Task to carry out: Quote the lines below verbatim, leaving the pictures out of your reply.

Collected data:
^^^^^^^^

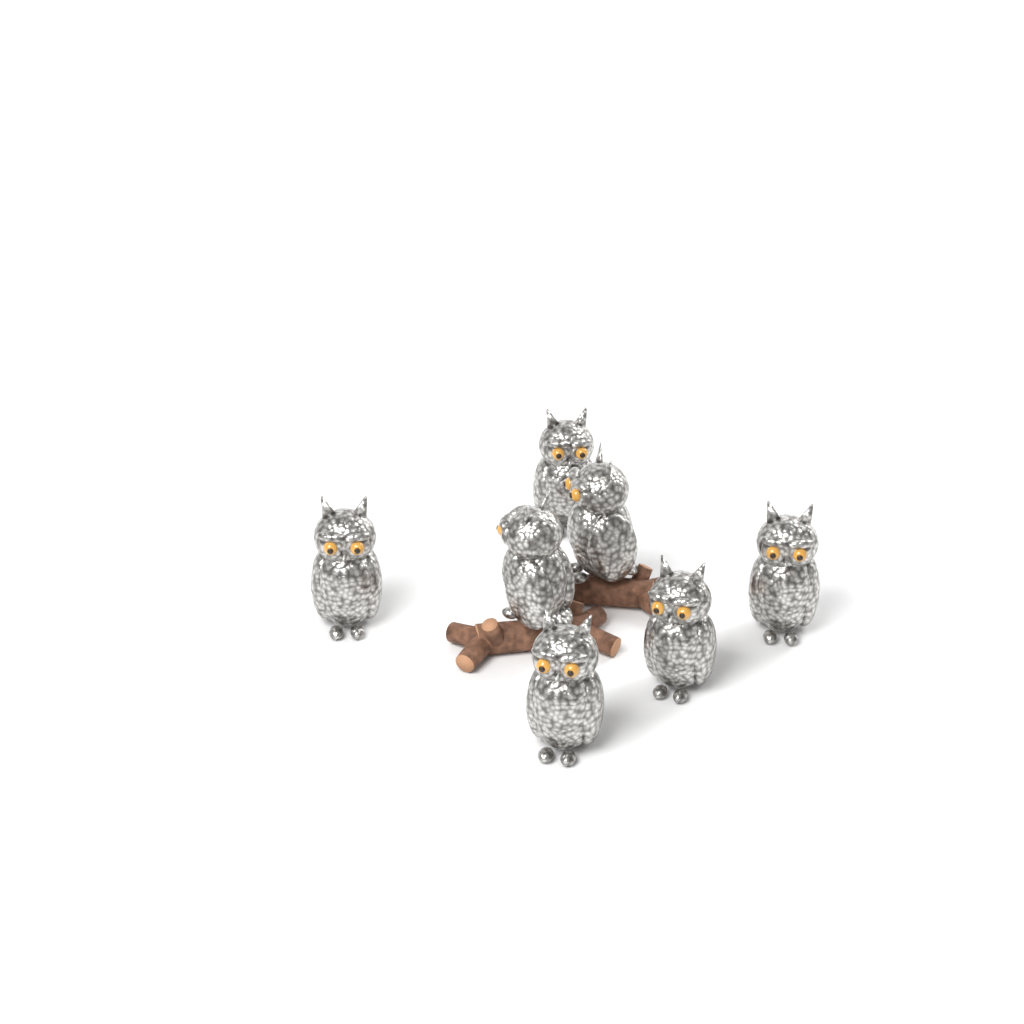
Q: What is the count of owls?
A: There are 7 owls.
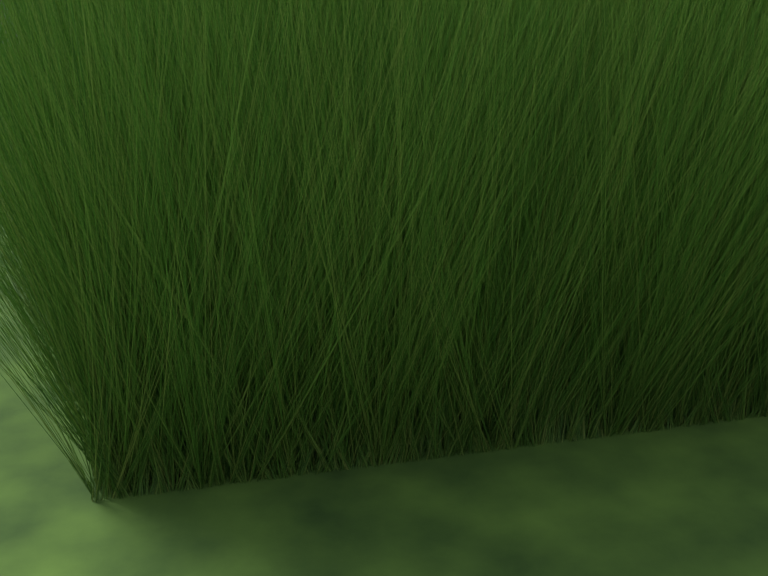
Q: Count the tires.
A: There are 12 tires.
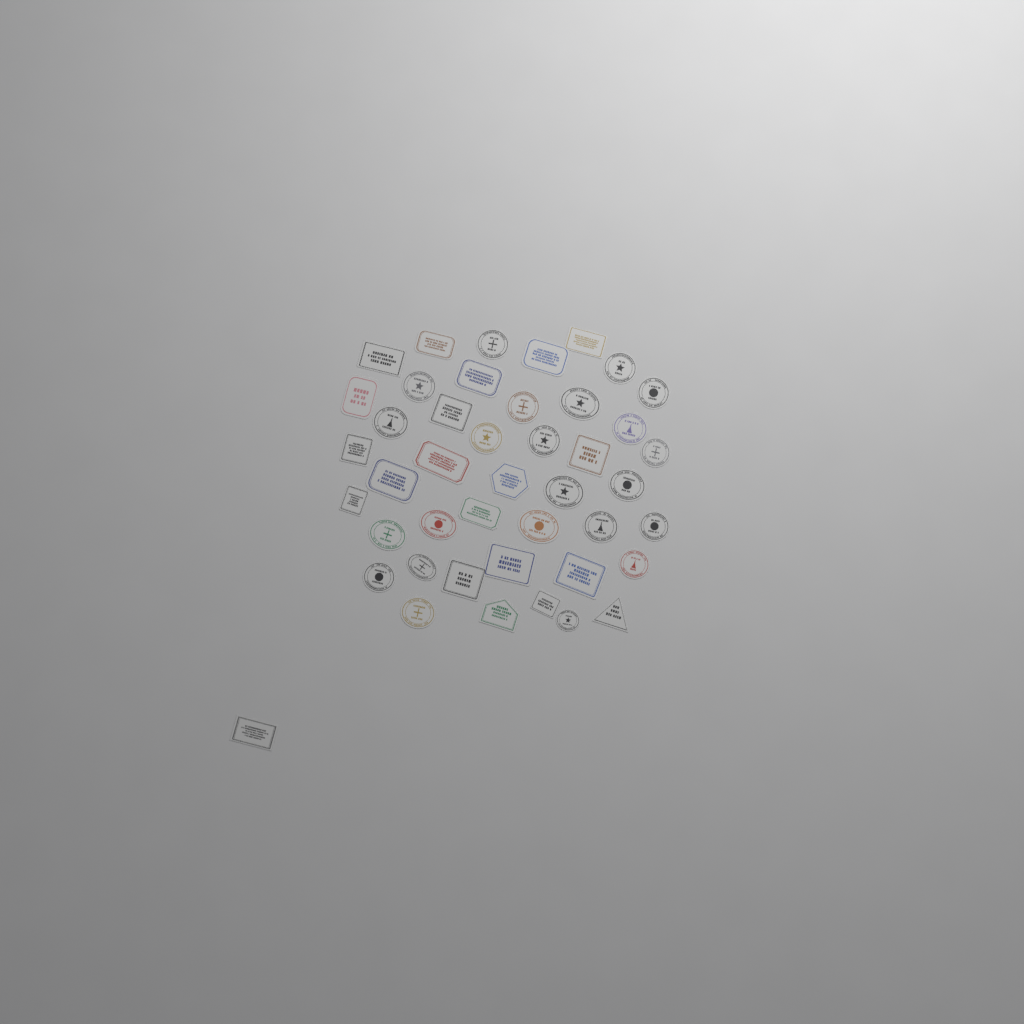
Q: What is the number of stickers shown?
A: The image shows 44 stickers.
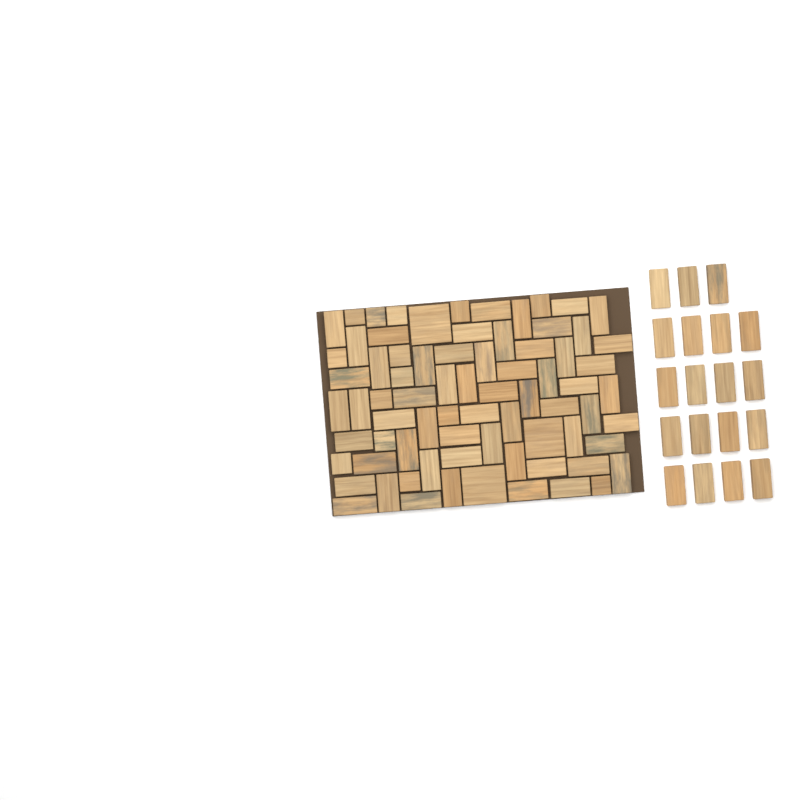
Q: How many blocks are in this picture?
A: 94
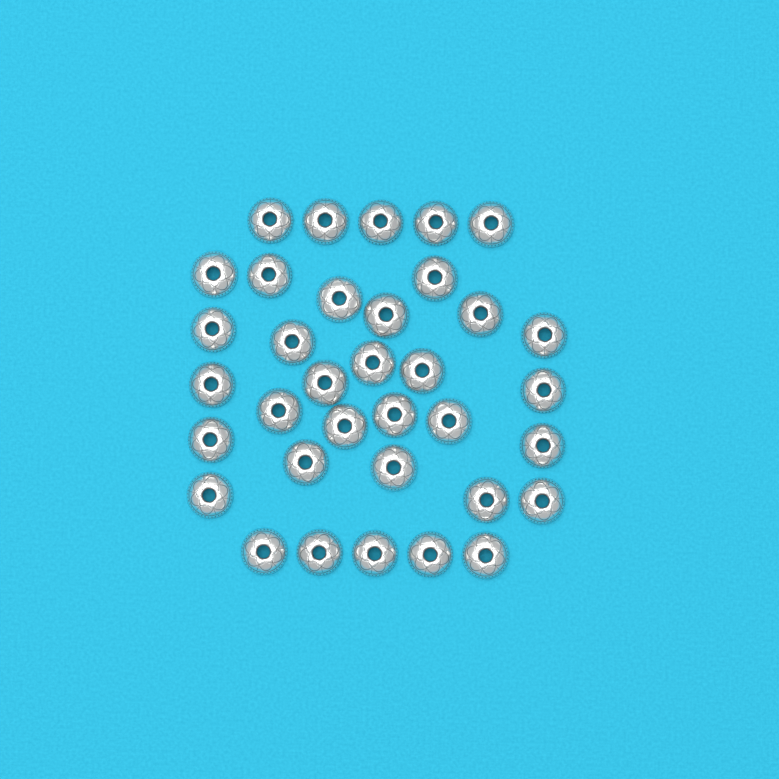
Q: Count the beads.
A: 35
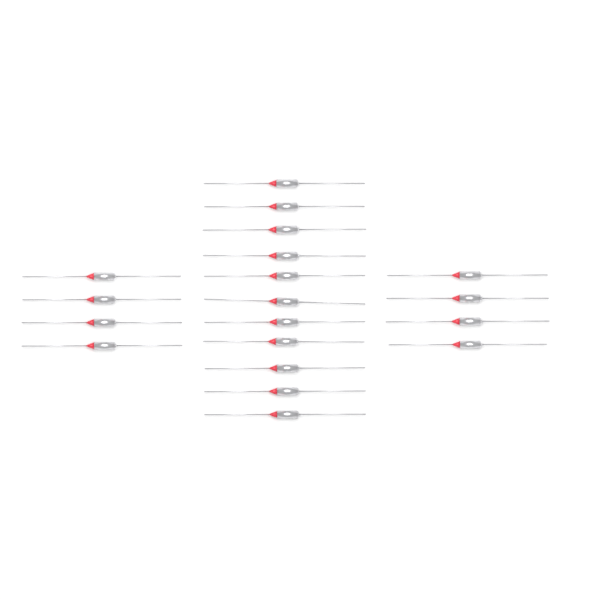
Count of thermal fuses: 19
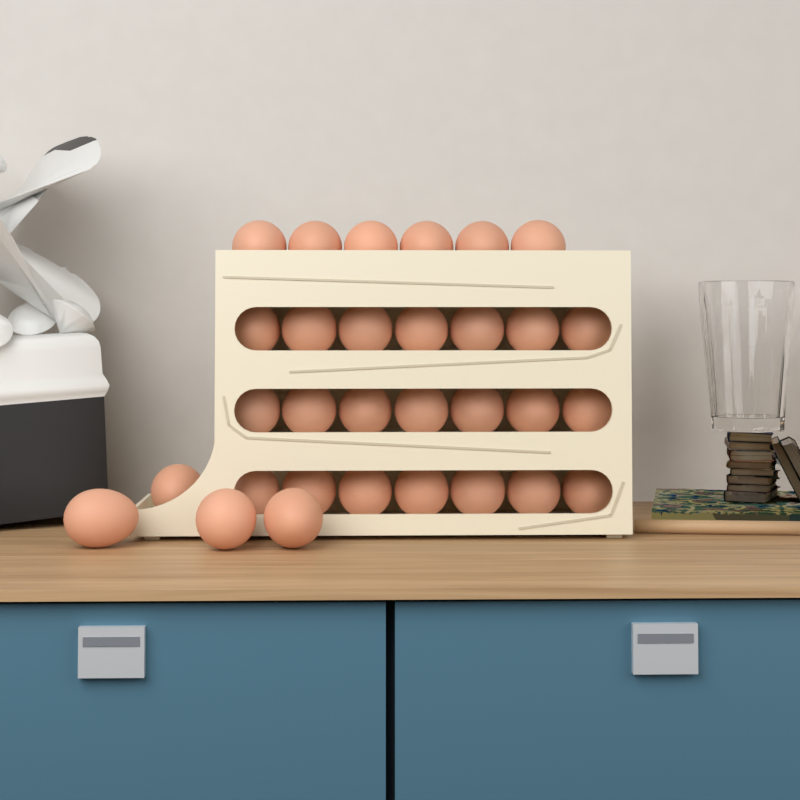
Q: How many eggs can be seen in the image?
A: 31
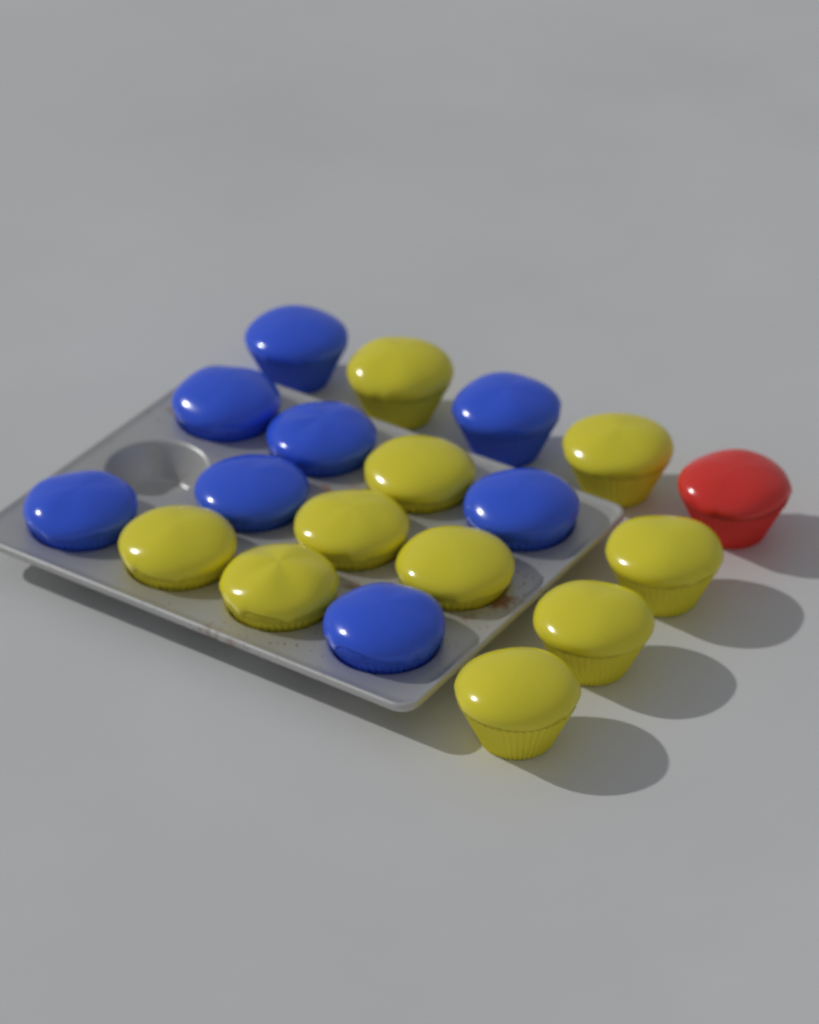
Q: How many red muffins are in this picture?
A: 1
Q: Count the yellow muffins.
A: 10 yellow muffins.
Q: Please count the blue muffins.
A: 8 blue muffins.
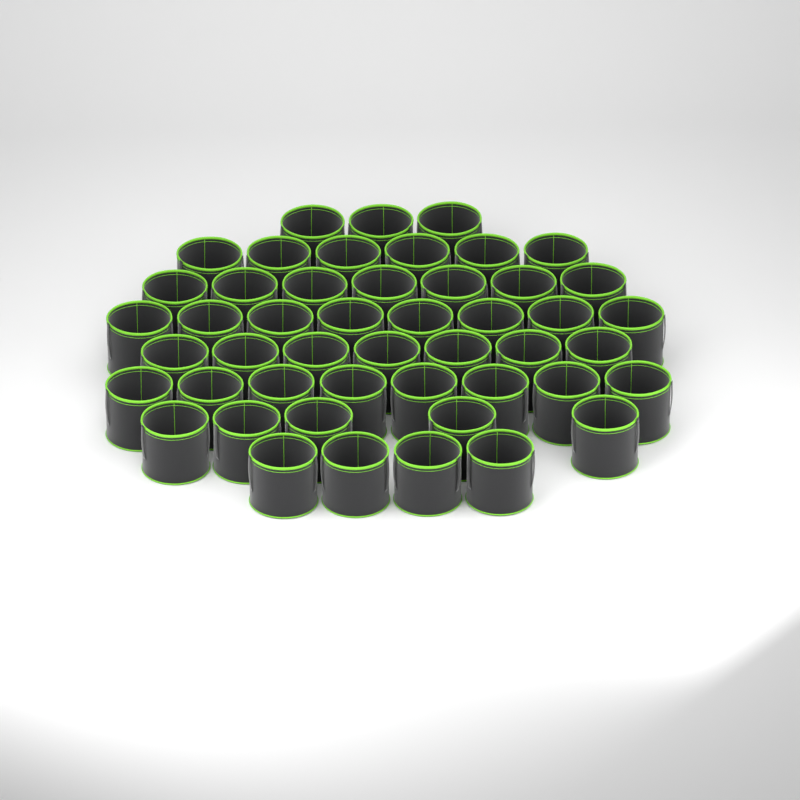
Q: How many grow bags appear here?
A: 48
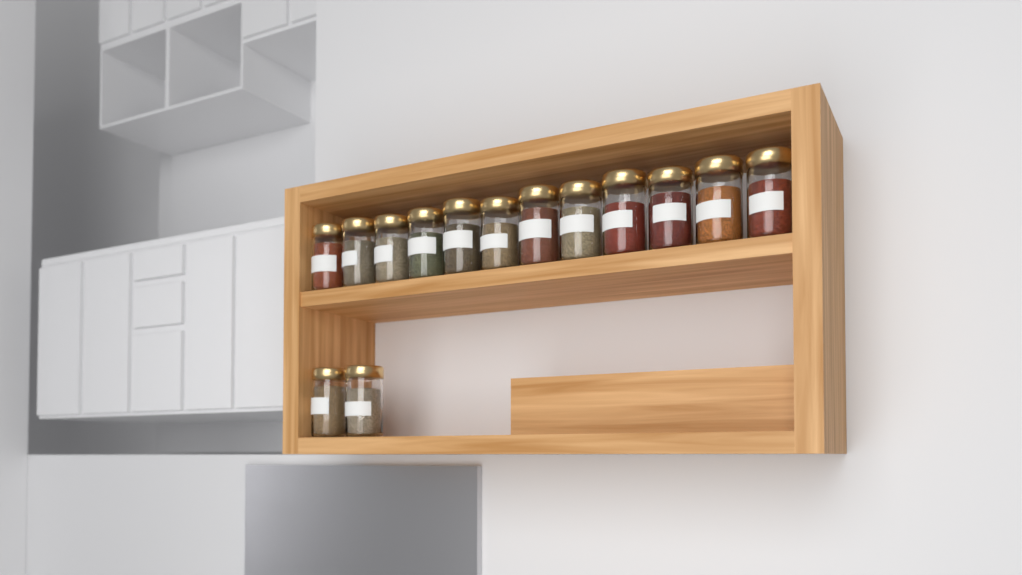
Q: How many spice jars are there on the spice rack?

^^^^^^^^

Right answer:
Q: What is the count of owls?
A: There are 7 owls.
Q: Count the tires.
A: There are 12 tires.
Q: What is the number of stickers shown?
A: The image shows 44 stickers.
Q: How many blocks are in this picture?
A: 94
Q: Count the beads.
A: 35
Count of thermal fuses: 19
Q: How many eggs can be seen in the image?
A: 31
Q: How many red muffins are in this picture?
A: 1
Q: Count the yellow muffins.
A: 10 yellow muffins.
Q: Please count the blue muffins.
A: 8 blue muffins.
Q: How many grow bags appear here?
A: 48
Q: How many spice jars are there on the spice rack?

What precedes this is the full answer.